◆ INSTRUCTIONS FOR THE TASK: Lines in the records below that contain the word "PlayStation" must each be copied.

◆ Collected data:

● ● ● ●

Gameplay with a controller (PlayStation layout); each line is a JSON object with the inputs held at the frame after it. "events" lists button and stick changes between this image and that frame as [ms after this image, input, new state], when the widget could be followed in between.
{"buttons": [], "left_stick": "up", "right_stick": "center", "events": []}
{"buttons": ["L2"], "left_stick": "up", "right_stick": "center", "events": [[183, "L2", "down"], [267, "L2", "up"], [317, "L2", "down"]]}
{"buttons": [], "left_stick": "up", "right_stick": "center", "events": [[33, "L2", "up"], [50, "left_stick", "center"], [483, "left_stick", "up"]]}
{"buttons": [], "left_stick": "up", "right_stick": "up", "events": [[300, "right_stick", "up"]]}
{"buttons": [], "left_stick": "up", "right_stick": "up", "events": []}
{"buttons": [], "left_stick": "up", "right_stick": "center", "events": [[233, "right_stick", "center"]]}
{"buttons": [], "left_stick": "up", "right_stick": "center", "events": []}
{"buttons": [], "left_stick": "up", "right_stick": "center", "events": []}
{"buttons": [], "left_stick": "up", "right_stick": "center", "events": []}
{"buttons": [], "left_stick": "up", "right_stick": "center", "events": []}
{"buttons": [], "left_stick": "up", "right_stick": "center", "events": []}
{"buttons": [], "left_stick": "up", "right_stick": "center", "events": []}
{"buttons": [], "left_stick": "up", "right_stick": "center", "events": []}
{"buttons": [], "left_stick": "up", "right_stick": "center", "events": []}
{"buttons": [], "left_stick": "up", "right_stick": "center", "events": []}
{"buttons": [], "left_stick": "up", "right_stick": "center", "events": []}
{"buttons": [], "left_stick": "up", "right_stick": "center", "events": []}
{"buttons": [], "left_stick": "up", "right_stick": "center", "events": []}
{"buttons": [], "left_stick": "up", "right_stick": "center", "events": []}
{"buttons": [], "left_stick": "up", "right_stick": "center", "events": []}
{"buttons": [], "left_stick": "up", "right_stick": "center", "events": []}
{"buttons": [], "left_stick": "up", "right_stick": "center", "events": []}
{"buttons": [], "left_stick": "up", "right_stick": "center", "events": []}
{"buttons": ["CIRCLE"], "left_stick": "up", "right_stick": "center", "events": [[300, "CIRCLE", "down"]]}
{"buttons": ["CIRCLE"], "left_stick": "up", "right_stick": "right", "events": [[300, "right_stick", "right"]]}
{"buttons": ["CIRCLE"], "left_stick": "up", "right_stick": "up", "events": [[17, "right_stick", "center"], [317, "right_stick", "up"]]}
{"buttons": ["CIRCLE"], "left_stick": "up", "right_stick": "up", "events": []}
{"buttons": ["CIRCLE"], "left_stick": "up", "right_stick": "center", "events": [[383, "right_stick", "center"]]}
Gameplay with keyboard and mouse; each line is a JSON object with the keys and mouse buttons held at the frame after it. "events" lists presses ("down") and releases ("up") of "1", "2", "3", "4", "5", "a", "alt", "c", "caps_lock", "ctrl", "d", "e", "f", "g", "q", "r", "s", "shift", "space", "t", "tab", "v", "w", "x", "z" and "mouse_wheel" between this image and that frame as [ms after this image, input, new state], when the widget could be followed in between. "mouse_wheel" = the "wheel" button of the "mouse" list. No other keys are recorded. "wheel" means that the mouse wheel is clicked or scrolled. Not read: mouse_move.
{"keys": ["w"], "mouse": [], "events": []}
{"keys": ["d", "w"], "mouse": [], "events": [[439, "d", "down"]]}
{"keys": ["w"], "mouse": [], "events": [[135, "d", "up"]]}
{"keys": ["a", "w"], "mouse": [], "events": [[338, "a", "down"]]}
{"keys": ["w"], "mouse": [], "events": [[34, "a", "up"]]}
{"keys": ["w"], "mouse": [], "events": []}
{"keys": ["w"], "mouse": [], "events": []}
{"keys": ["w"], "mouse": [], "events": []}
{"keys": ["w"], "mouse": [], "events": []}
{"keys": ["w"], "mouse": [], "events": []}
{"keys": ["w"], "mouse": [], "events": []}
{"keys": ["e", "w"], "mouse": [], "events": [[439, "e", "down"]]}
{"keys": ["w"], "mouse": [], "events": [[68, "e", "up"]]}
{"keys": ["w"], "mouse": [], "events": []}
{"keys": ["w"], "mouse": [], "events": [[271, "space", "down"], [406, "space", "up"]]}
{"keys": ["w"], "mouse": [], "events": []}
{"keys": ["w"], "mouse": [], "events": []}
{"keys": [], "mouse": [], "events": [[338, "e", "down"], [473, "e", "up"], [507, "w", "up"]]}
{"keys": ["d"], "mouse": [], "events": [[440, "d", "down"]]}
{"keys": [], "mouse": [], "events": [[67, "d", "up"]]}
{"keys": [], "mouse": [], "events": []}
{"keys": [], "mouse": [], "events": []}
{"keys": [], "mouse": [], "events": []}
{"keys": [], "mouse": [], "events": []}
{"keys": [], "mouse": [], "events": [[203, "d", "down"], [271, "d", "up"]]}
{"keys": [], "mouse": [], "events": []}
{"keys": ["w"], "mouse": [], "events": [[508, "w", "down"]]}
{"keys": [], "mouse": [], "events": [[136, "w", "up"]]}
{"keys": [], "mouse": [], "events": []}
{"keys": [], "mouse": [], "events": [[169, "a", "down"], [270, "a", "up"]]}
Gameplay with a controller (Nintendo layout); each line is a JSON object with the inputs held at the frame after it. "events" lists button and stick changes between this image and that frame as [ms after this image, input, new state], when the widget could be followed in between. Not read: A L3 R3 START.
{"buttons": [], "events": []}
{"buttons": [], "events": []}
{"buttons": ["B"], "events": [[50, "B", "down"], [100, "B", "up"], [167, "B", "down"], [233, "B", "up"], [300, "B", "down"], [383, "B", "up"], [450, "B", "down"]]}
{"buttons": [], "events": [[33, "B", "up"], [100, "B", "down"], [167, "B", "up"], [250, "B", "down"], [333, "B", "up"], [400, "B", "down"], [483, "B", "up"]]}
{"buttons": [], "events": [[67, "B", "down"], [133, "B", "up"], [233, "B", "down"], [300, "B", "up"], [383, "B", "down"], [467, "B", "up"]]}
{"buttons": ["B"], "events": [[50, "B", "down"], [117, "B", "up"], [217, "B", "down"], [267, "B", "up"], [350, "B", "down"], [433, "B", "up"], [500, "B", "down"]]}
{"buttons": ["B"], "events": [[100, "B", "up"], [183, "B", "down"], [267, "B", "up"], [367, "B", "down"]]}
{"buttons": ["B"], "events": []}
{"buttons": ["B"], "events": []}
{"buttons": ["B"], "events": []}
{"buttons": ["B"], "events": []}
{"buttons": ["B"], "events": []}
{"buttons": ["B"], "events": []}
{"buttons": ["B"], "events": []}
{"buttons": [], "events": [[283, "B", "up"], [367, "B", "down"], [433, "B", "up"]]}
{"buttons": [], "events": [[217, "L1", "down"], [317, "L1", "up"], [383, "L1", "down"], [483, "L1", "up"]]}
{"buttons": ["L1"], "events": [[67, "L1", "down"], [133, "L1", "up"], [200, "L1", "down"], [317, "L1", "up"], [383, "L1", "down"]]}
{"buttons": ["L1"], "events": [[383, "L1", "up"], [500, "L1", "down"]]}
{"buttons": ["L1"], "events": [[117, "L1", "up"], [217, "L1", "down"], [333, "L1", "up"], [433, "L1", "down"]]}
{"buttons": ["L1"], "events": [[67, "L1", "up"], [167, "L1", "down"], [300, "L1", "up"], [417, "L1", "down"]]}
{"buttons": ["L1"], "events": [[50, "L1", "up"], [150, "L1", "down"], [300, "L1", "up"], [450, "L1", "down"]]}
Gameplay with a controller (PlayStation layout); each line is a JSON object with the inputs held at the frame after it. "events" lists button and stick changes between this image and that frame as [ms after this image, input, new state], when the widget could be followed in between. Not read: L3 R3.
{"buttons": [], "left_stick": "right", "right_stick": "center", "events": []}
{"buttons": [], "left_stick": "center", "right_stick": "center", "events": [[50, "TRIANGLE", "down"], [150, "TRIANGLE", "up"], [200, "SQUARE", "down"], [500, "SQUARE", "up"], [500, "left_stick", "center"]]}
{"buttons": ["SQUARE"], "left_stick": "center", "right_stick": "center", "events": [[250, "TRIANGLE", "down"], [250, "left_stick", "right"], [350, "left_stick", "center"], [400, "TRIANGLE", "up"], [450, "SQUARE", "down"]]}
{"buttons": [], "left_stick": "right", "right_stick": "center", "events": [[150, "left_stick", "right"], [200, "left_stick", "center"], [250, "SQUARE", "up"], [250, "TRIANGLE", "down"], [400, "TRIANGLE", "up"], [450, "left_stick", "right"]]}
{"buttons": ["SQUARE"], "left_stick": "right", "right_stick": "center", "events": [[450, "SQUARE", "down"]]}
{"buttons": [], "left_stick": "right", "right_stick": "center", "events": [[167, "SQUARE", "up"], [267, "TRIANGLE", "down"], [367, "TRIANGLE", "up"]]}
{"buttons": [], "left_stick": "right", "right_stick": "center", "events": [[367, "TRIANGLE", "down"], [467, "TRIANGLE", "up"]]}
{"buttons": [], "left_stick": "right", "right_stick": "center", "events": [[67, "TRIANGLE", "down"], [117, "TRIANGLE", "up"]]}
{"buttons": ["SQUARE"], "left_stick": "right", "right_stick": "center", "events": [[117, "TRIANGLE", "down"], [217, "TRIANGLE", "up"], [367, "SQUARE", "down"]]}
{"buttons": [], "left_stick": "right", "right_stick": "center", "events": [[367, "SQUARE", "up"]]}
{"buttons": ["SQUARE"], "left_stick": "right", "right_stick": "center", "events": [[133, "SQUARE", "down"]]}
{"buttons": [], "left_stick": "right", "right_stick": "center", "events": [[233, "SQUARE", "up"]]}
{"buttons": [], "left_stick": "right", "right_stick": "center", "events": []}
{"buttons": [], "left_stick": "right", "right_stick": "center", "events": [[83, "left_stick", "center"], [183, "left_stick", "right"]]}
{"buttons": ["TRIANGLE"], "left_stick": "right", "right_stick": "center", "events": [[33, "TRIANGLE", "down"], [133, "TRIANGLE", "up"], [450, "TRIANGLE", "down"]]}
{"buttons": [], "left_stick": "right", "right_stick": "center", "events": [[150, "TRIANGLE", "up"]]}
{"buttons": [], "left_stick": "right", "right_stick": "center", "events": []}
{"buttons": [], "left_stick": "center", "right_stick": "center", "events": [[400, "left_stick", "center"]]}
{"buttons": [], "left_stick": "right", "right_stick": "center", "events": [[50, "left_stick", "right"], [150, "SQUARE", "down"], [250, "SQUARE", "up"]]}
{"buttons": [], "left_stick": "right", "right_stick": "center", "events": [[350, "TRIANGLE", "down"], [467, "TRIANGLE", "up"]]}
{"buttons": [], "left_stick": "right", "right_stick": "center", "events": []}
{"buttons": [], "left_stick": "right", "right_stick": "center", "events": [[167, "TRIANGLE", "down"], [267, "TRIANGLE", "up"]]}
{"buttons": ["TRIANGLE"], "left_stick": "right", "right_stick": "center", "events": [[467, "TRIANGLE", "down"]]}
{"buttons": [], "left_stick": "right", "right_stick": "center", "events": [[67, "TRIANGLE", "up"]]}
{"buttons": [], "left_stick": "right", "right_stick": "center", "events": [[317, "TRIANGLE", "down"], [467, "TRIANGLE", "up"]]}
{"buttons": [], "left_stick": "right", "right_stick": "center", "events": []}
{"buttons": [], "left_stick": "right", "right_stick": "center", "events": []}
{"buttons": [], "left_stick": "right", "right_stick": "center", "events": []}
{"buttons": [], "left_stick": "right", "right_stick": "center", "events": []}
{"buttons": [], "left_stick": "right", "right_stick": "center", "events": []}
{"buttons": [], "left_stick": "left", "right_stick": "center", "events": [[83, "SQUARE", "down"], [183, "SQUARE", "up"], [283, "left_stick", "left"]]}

● ● ● ●

◆ SOLUTION TO THIS EXERCISE:
Gameplay with a controller (PlayStation layout); each line is a JSON object with the inputs held at the frame after it. "events" lists button and stick changes between this image and that frame as [ms after this image, input, new state], when the widget could be followed in between.
Gameplay with a controller (PlayStation layout); each line is a JSON object with the inputs held at the frame after it. "events" lists button and stick changes between this image and that frame as [ms after this image, input, new state], when the widget could be followed in between. Not read: L3 R3.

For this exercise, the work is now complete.